Please copy the part of the article on the UK travel-rule jail threat from "Alexander Zhang" up to and including "ruling Conservative Party." word for word.

* [DOCUMENT SEGMENT]
▶

UK Government Slammed Over 10-Year Jail Threat for Breaking Travel Rules

UK Government Slammed Over 10-Year Jail Threat for Breaking Travel Rules
A passenger wearing a Union Flag face mask waits to board one of the few flights departing at Gatwick Airport in London, on Nov. 27, 2020. (Leon Neal/Getty Images)
Alexander Zhang
2/10/2021
Updated:
2/10/2021

The UK government’s threat of a 10-year jail term for those who lie about their travel history in violation of COVID-19 travel rules has been met with widespread criticism, including from the ranks of the ruling Conservative Party.

The government will be “coming down hard” on people who provide false information on the passenger locator form, Health Secretary Matt Hancock said on Tuesday in Parliament.

“Anyone who lies on a passenger locator form, and tries to conceal that they’ve been in a country on our red list in the 10 days before arrival here, will face a prison sentence of up to 10 years,” he said.

◀

* [GIVEN ENTRIES]
▶

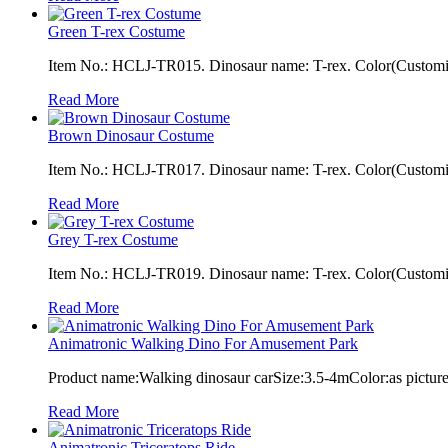
Green T-rex Costume
Item No.: HCLJ-TR015. Dinosaur name: T-rex. Color(Customiza
Read More
Brown Dinosaur Costume
Item No.: HCLJ-TR017. Dinosaur name: T-rex. Color(Customiza
Read More
Grey T-rex Costume
Item No.: HCLJ-TR019. Dinosaur name: T-rex. Color(Customiza
Read More
Animatronic Walking Dino For Amusement Park
Product name:Walking dinosaur carSize:3.5-4mColor:as pictur
Read More
Animatronic Triceratops Ride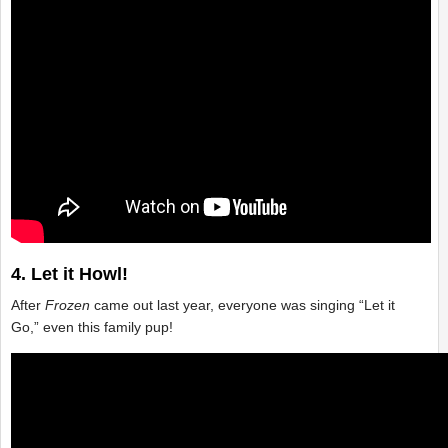
4. Let it Howl!
After
Frozen
came out last year, everyone was singing “Let it
Go,” even this family pup!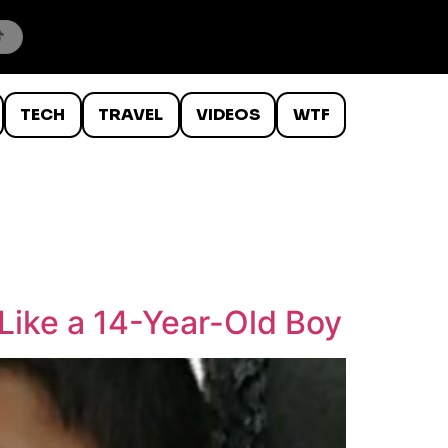
TECH
TRAVEL
VIDEOS
WTF
Like a 14-Year-Old Boy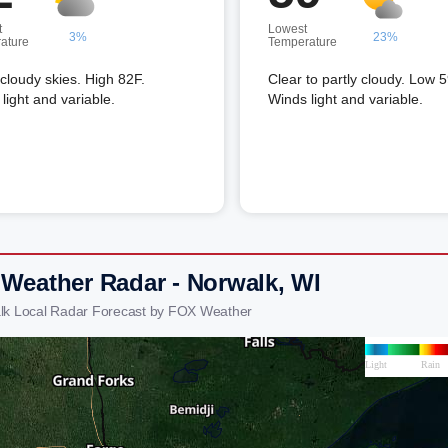
t
Lowest
3%
23%
ature
Temperature
 cloudy skies. High 82F.
Clear to partly cloudy. Low 5
light and variable.
Winds light and variable.
 Weather Radar - Norwalk, WI
lk Local Radar Forecast by FOX Weather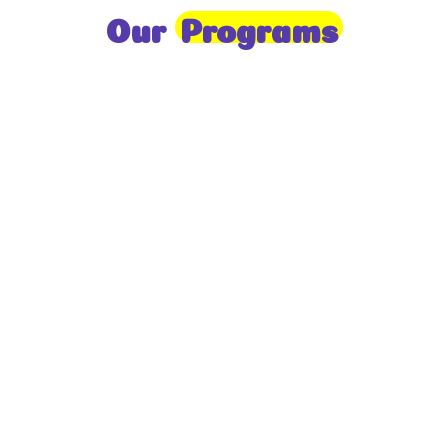
Our
Programs
Toddlers
A nurturing environment for children aged 1-2,
focusing on early development through sensory play
and activities.
Prep
For children aged 2-3, this program builds
foundational literacy, numeracy, and social skills for
school readiness.
LKG
A child-centered program for ages 3-4, fostering
independence, exploration, and hands-on learning.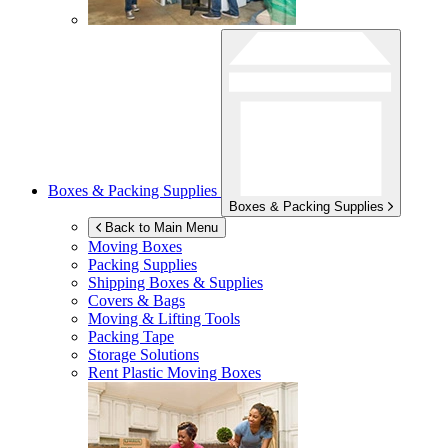
Boxes & Packing Supplies
Boxes & Packing Supplies
Back to Main Menu
Moving Boxes
Packing Supplies
Shipping Boxes & Supplies
Covers & Bags
Moving & Lifting Tools
Packing Tape
Storage Solutions
Rent Plastic Moving Boxes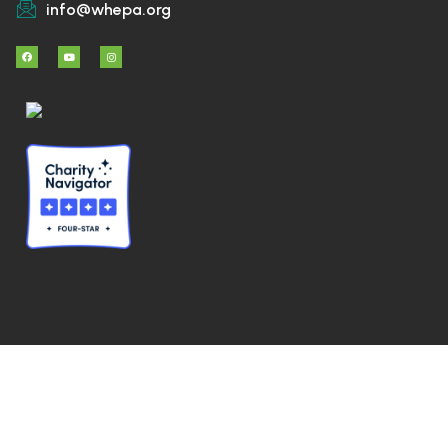
info@whepa.org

◀

* [EXERCISE RESPONSE]
Alexander Zhang
2/10/2021
Updated:
2/10/2021

The UK government’s threat of a 10-year jail term for those who lie about their travel history in violation of COVID-19 travel rules has been met with widespread criticism, including from the ranks of the ruling Conservative Party.